(Stored data entries)
▼

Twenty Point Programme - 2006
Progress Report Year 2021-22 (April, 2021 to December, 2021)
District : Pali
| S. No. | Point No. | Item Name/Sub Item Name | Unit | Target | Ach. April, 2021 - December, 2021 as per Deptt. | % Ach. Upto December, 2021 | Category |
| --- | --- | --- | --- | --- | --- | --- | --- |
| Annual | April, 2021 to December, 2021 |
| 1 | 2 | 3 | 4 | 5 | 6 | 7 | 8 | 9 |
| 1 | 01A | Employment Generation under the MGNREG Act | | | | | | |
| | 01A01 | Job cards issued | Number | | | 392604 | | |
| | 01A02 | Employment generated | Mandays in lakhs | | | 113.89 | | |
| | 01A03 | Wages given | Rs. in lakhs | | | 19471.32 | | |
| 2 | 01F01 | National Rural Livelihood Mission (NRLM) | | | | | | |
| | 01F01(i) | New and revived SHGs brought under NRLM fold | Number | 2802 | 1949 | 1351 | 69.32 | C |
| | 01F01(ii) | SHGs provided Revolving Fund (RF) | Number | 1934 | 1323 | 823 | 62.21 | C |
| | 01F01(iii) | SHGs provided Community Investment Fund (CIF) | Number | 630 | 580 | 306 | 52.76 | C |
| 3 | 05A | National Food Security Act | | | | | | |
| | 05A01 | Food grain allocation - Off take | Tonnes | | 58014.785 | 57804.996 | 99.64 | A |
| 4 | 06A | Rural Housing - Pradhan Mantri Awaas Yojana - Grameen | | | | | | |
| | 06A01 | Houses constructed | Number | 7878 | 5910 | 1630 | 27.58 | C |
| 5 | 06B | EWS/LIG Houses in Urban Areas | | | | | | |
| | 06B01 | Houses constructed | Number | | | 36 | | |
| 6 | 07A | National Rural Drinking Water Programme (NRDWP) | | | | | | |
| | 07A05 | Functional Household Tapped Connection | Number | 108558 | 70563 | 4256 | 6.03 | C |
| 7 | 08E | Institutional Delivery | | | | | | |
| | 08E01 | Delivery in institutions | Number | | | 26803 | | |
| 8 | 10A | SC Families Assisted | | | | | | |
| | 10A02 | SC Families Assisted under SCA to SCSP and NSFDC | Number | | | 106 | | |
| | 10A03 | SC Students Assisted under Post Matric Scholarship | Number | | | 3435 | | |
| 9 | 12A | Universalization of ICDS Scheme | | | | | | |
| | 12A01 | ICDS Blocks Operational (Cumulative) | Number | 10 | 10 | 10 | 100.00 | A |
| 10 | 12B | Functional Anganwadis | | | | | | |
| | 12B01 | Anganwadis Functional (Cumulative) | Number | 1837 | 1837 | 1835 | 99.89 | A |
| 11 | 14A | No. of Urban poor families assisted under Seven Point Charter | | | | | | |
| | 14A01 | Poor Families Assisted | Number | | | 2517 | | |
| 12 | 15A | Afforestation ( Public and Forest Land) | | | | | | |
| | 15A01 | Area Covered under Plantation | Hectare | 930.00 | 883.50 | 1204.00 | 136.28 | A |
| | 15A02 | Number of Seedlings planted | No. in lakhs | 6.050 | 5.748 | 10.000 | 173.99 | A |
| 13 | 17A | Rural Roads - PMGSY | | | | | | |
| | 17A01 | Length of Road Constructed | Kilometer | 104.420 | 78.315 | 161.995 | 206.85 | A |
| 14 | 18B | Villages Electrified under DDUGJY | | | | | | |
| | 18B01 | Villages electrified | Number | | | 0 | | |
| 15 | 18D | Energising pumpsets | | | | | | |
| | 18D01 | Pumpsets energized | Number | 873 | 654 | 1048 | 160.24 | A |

▲

Task statement: Would you print exactly the lines from the first line of the entries above through the line that has "01F01 | National", both included, and stop there?

Exercise answer:
Twenty Point Programme - 2006
Progress Report Year 2021-22 (April, 2021 to December, 2021)
District : Pali
| S. No. | Point No. | Item Name/Sub Item Name | Unit | Target | Ach. April, 2021 - December, 2021 as per Deptt. | % Ach. Upto December, 2021 | Category |
| --- | --- | --- | --- | --- | --- | --- | --- |
| Annual | April, 2021 to December, 2021 |
| 1 | 2 | 3 | 4 | 5 | 6 | 7 | 8 | 9 |
| 1 | 01A | Employment Generation under the MGNREG Act | | | | | | |
| | 01A01 | Job cards issued | Number | | | 392604 | | |
| | 01A02 | Employment generated | Mandays in lakhs | | | 113.89 | | |
| | 01A03 | Wages given | Rs. in lakhs | | | 19471.32 | | |
| 2 | 01F01 | National Rural Livelihood Mission (NRLM) | | | | | | |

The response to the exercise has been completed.